Il était pourtant l’un des plus grands promoteurs de l’application de l’article 102 des débats sur la constitution avant même l’élection présidentielle de 2014. Le secrétaire général du parti Talaie El Hourriyet, Ali Benflis a définitivement abandonné cette exigence.

Lors de sa rencontre avec la presse aujourd’hui, il s’est certes  accroché à son credo de la «vacance du pouvoir» mais il a clairement exprimé son opposition à l’application de l’article 102 comme le réclament d’autres partis à l’instar de quelques acteurs politiques.

« À Talaie El Hourriyet, l’application de l’article 102 était notre revendication phare en 2014. Aujourd’hui, la situation est plus complexe, elle s’aggrave d’une année à l’autre», a-t-il déclaré, douchant sans doute les attentes de certains milieux. Et Ali Benflis semble revenir à de meilleurs sentiments bien qu’il garde ses convictions en proposant plutôt une sorte de conférence de nationale. Il invite en effet à «s’asseoir autour d’une table pour discuter et tenter de trouver des solutions à cette crise et ce avec la participation de tous les acteurs, sans exclusion. »

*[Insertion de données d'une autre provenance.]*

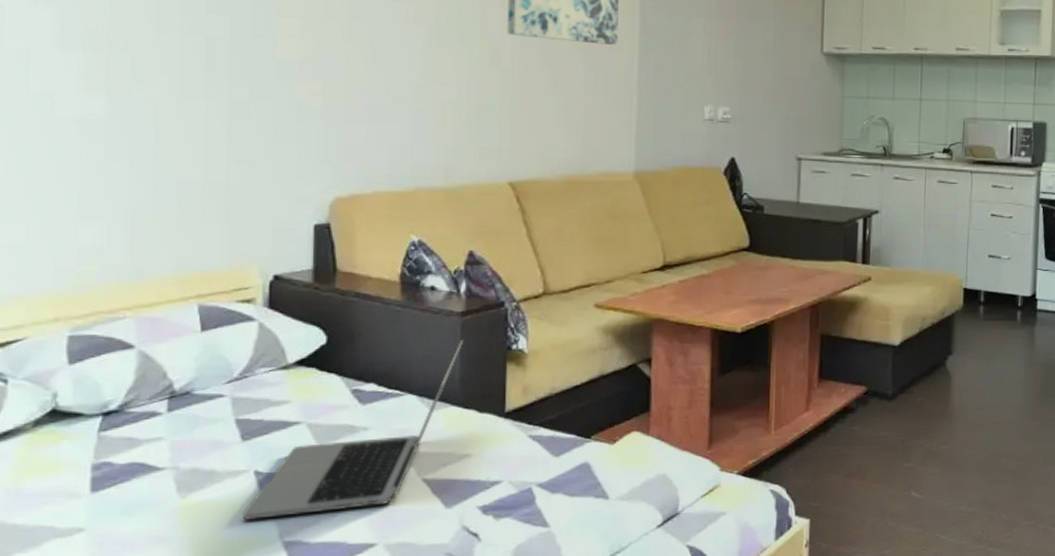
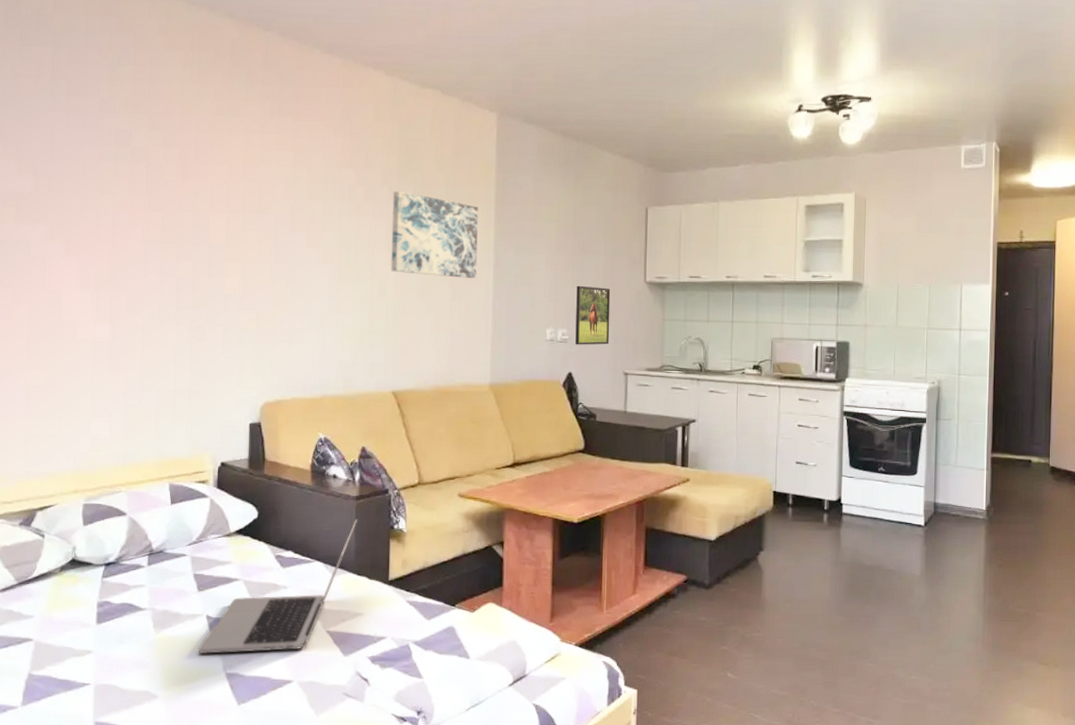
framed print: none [739,55,782,126] -> present [575,285,611,345]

Pour Ali Benflis, «la vacance du pouvoir, la crise politico-économique sont une réalité que personne ne peut ignorer» et que «La crise est beaucoup plus grave qu’on le laisse penser. La solution est dans l’implication de tous les acteurs de la société autour d’une table de dialogue pour tenter d’apporter un plus. Il faut d’abord trouver un accord politique », a-t-il ajouté.

Ali Benflis, qui veut visiblement se démarquer de ceux qui appellent l’armée à intervenir,  affirme que la place et la mission de l’armée est bien claire à savoir «garantir la transition». Il se dit convaincu que «Ni le président, ni les institutions, ni les partis politiques ne peuvent apporter une solution à la situation actuelle».

D’où d’après lui, "la nécessité d’une synergie d’efforts pour arriver à résoudre la crise". C’est pourquoi il préconise l’implication de tous les acteurs de la société autour d’une table de dialogue pour tenter d’apporter un plus. Pour lui, un «accord politique» est indispensable.